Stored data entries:
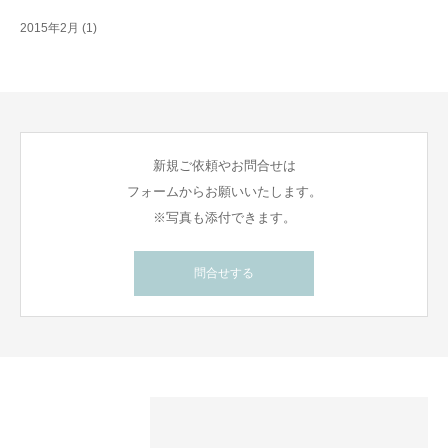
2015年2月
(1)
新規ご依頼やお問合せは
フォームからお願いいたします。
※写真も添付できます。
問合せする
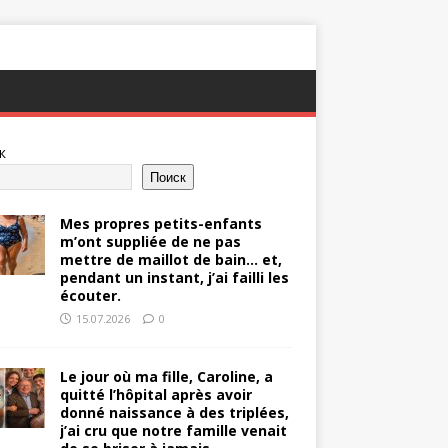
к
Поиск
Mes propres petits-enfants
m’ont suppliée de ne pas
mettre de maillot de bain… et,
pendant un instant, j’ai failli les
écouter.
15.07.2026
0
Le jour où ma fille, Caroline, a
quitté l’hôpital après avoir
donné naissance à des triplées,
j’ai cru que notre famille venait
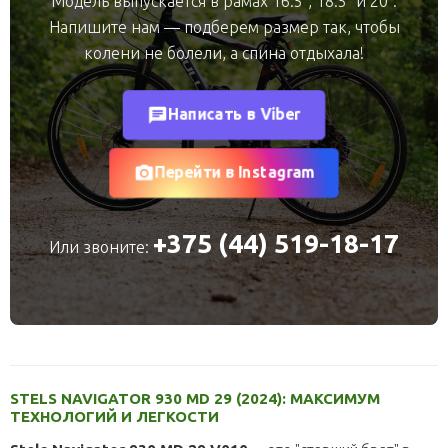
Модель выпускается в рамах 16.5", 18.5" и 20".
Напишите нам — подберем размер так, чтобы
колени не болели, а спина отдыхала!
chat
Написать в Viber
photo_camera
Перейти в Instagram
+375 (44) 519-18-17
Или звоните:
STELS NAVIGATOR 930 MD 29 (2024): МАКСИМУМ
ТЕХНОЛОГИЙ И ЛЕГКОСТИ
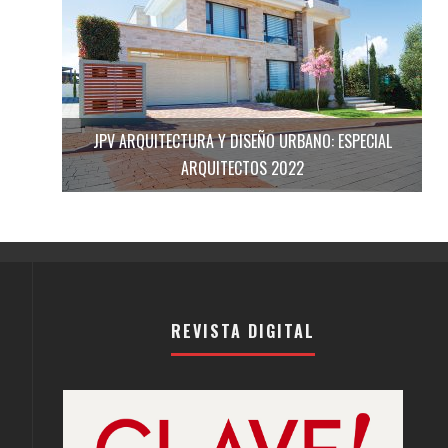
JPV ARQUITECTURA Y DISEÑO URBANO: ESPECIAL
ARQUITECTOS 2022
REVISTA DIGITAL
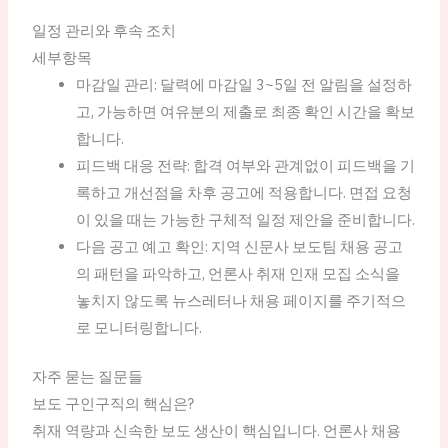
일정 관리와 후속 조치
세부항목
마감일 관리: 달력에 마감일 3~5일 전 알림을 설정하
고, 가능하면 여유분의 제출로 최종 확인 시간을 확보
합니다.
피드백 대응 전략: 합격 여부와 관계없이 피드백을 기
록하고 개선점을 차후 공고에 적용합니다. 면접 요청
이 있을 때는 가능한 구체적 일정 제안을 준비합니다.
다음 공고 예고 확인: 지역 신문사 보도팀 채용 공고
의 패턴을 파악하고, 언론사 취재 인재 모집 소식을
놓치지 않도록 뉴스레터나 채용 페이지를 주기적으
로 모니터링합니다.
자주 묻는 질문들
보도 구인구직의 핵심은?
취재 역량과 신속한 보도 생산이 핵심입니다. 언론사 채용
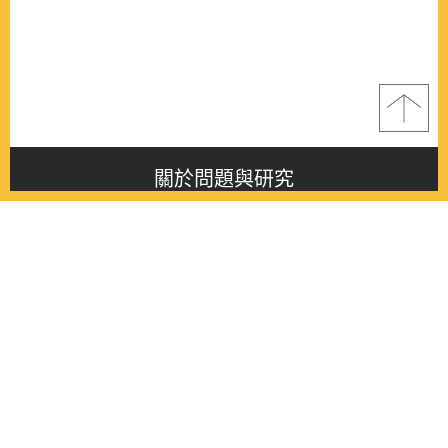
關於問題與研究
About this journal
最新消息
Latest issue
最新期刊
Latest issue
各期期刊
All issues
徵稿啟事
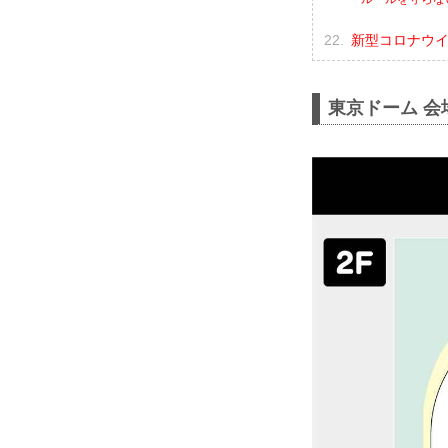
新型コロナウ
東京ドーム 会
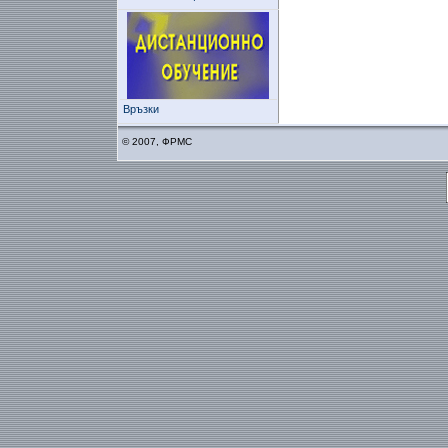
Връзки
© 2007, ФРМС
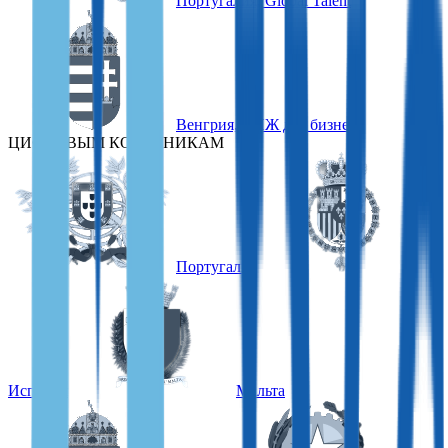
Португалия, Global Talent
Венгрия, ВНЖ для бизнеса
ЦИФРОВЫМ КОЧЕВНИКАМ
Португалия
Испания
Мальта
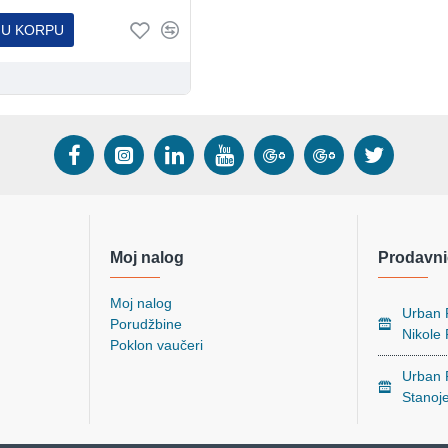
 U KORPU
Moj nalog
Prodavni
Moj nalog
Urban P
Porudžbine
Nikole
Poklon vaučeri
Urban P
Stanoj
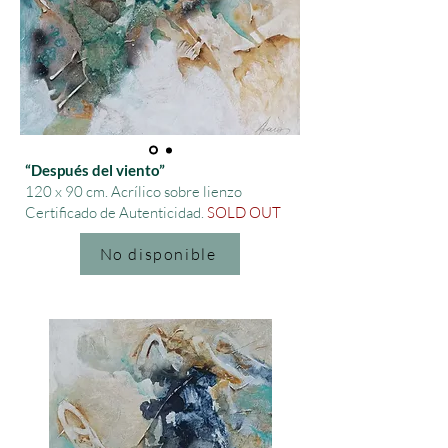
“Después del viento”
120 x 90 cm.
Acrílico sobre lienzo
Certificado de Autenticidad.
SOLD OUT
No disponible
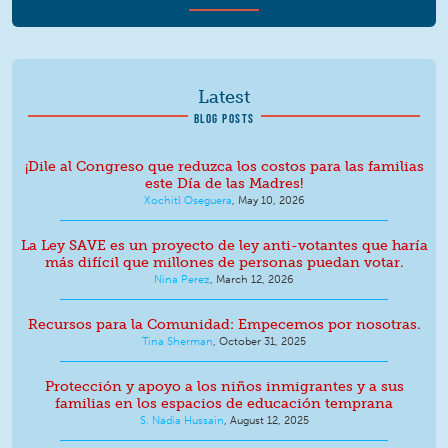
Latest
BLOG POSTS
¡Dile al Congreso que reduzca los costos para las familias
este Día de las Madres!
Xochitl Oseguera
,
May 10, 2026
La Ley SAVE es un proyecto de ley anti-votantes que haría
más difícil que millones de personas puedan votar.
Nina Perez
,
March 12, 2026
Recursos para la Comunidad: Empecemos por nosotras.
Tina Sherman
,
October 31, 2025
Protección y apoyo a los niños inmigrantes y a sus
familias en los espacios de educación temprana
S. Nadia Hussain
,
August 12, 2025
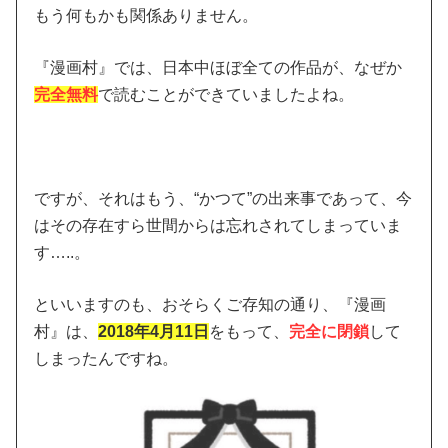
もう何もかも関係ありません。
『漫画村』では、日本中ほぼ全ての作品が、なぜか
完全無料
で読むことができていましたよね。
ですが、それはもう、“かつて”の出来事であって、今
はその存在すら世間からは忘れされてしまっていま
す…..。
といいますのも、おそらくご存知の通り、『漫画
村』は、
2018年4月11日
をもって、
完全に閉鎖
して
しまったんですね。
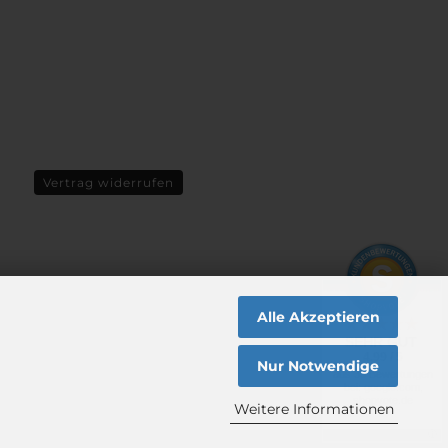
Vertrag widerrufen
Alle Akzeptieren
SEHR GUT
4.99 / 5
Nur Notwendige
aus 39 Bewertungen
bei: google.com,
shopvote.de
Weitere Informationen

...

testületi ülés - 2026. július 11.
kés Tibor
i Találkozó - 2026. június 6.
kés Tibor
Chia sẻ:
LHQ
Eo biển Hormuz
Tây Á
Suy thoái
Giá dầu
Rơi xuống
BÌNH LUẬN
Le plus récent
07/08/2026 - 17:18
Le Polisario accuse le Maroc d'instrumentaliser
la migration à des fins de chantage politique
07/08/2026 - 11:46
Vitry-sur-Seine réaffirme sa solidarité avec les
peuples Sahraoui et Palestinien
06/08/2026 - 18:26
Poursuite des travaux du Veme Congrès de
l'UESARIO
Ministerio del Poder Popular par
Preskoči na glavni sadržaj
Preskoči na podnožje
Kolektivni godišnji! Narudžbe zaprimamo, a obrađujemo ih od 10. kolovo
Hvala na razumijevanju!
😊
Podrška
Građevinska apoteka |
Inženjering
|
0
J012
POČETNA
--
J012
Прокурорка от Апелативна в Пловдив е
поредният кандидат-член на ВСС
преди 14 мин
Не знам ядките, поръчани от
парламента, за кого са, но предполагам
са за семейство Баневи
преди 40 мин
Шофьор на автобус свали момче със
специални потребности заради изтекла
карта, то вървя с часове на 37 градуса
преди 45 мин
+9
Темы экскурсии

■ **BRIEF**: List every line in the rows above that contains the string "Португалия".

■ **ANSWER TO THIS EXERCISE**:
Португалия, Global Talent
Португалия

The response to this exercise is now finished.